Sunday, April 10, 2005

The Goat Trail

I spent my first five years at university trudging from the carpark (known then as the 'dust bowl') up a winding path to lectures. The winding path, colloquially called the 'goat trail', was etched into the grass thanks to the collective unconscious of all the students rushing to lectures - a planner could not have designed a more optimal route.

Around November each year the goat trail would inexplicably change route - it suddenly diverted around a large pair of jacaranda trees. The jacaranda trees at the University of Queensland flower beautifully and smell even better, but local legend has it they are deadly to students - especially around exam time. The legend warns that if a jacaranda flower lands on your head you're certain to fail your exams. New students who had never heard of the dangerous jacaranda flower were spared failure thanks to following the goat trail.


It must have been while walking along the goat trail after a philosophy lecture by Professor Priest (a long-haired member of the 'Hells Logicians' motorcycle club) that I marvelled at the high technology of a simple path on the ground - a meme filtering machine.

The goat trail has influenced Trexy in many ways. When we chose a mascot for Trexy we considered other trailblazing animals like ants (too ugly) and snails (too slimy) but it really had to be a Goat. The ranking algorithm that distills the optimal trail for a search is modelled on the simplicity of people finding an optimal route from points A to B - a 'goat trail'. But it needs to be smart enough to guide you past the flowering jacaranda trees too!

Saturday, April 09, 2005

The Need for Speed

A search engine must be fast - ideally we need a sub-second response time.

We time every search and you can see the time taken in the footer of the page. If ever you see this number above 2 seconds please contact me: nigel@trexy.com. "Tim the Timer" one of our dutiful robots also helps us monitor speed.

Trexy has different storage and retrieval requirements to a traditional inverted index based system (e.g., Google, Yahoo etc). But we do share the same speed requirements - as fast as possible, please!

Recently I've been working on making sure we stay sub-second - this means optimisation, optimisation, optimisation! But the fateful words of the legendary computer scientist CAR Hoare have been ringing in my ears:
"Premature optimisation is the root of all evil."
And normally he's right. But for us:
"A slow search engine is even more evil."
So it's back to the optimisation battle ... next time you search have a look at the footer of the results page to see how the war is going.

Sunday, April 03, 2005

Where do Trails start?

Trails start when you enter a search query into a search engine.

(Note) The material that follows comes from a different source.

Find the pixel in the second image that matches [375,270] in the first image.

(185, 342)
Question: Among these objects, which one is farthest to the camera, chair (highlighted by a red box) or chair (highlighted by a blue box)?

A trail is the path from what you're looking for to what you find.

At the moment we express what we're looking for in about 2.5 words by plugging them into the nearest search engine. It's testament to the cool computer science behind the scenes that out of the 20,000,000,000+ documents out there anything relevant comes back at all!

So this is where the trail begins - 2.5 words and we're away. Diving into billions of documents:
Browsing like mad through the results, scrolling down the page. Is that a spam link? Hmmm. That one looks dodgy? Ok, I might follow that one ... I'll just keep looking to the bottom of the page. Scroll. Scroll. This looks better. Ok. Oopps. No. No. No. That's not it. Better go back. Back. Back. Back. Where was the good one again? Is that it? That's it. Ok. Finally found IT!!
And that's only if you get lucky!

Browsing is a big part of the time spent searching which is why much of Turbo10's design is aimed at making browsing faster.
Trexy is aimed at not wasting all the browsing effort that millions of human searchers put in every day. We can all benefit from each other's searching and browsing efforts, provided your privacy is protected - this is the idea behind All Trails.